Hints and Tips From a Chronic Writer

My writer's group frequently calls me 'relentless' when it comes to always writing.

Hints and Tips From a Chronic Writer

My writer's group frequently calls me 'relentless' when it comes to always writing. I think they need a little more than "I can't not write," which is something of a condition of mine. There's a kind of joke between myself and my family, and generally involves the laptop I take with me as a kind of security blanket - "It's been ten minutes, of course I'm writing something."

I'm a little bit annoying that way. I can, have, and will hold things up because I have to finish up a thought.

It's mildly entertaining to me that there's others who want that life. It can be a curse, I gotta be honest. But... if you really want that curse - here's what you can do.

Find a Source of Prompts

There's writer's prompts in a lot of social media. Most of them are a sentence or two long. Me? I ask my followers and readers to give me prompts via a forum I run. For my writer's group, there's hosts of people who submit prompts that are five words or less long. And we do that once a week, so you can take your pick from them.
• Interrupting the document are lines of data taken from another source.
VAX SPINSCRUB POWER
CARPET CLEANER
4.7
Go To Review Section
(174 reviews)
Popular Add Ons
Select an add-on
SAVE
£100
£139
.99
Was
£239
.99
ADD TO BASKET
Also browsing social media full of other creative people can help the gears keep turning. There's loads of people with interesting takes on fantasy and science fiction. That can inspire interesting new angles into your writing.

Write Every Day

It's getting a good habit established, and it doesn't have to be writing in your primary work. Writing a short story every day helps loosen the mental cobwebs and helps me relax about writing.

My daily flash fictions are not just a mental exercise. They got me used to the idea that I can't win them all. I can't please everyone, and I can improve for the next story. And the next one, and the next one...

It's kind of a "fail faster" vibe, if I must be honest.

Share the Results

As shown in the link above, I don't keep these things to myself. I put them out into a public arena to be judged by an unknown amount of readers [honestly, about two to five people actively get back to me on the regular] and then I do it every day.

It eliminates my fear of being judged negatively, mostly because hardly anyone has anything to say about it at all [can I have some cheese to go with this whine?]. It also destroyed my panic about being published. I publish these things every day. It's routine.

And you might get more prompts or ideas out of it.

Collate the Good Ideas

When something actually turns out to be popular thanks to whatever feedback obtained, keep notes on that stuff. If it compels the audience that finds you, then it might just compel a publisher to take you on. You never know.

And if you get enough material about it to gather a plot, then you're most of the way there. And it might be easier to wring a novel or even a series out of the thing.

For the record, I don't just stitch together my flash fictions into a lower-effort novel. I use those as a kind of springboard or inspiration towards a whole book. Or, in the case of A Devil's Tale, a series of books.

Concentrate on Writing

Or, as I used to put it, "Write now, edit later." It's easy for the inner editor to take over your mind and make you delete everything until you have a blinking cursor and unending frustration.

Write that thing, then fix whatever might be wrong with it. Never delete unless it's absolutely unnecessary excess verbiage. Or places where you put the same word twice in the same paragraph. That's where you need to edit. Obviously.

One rule I have about editing is - it's better to put more in than cut it down. Clarity is better than obscurity. Don't like a word? Put in a better one. Grow that thing rather than chopping it down to a stump or... knowing some editing types [Hi, Mum!] leaving the writing equivalent of a hole in the ground.

Focus on the story you want to tell first. Only worry about telling it properly after you've got it down.

Have Fun With it

If you're not having fun, why are you writing in the first place? Yes, sometimes the process is arduous, or troublesome. Sometimes, you wind up wiki-walking into fascinating labyrinths and forget what you were writing about in the first place. Sometimes... you're just not feeling it.

But if you write just to have fun... it's not that troublesome in the end.

If it makes you cackle like a witch, or laugh like an evil scientist, then you're on the right track. Even if you spend two pages to tell a phenomenally stupid joke... you're doing a great job.

Love the process of creation, and have fun relentlessly writing.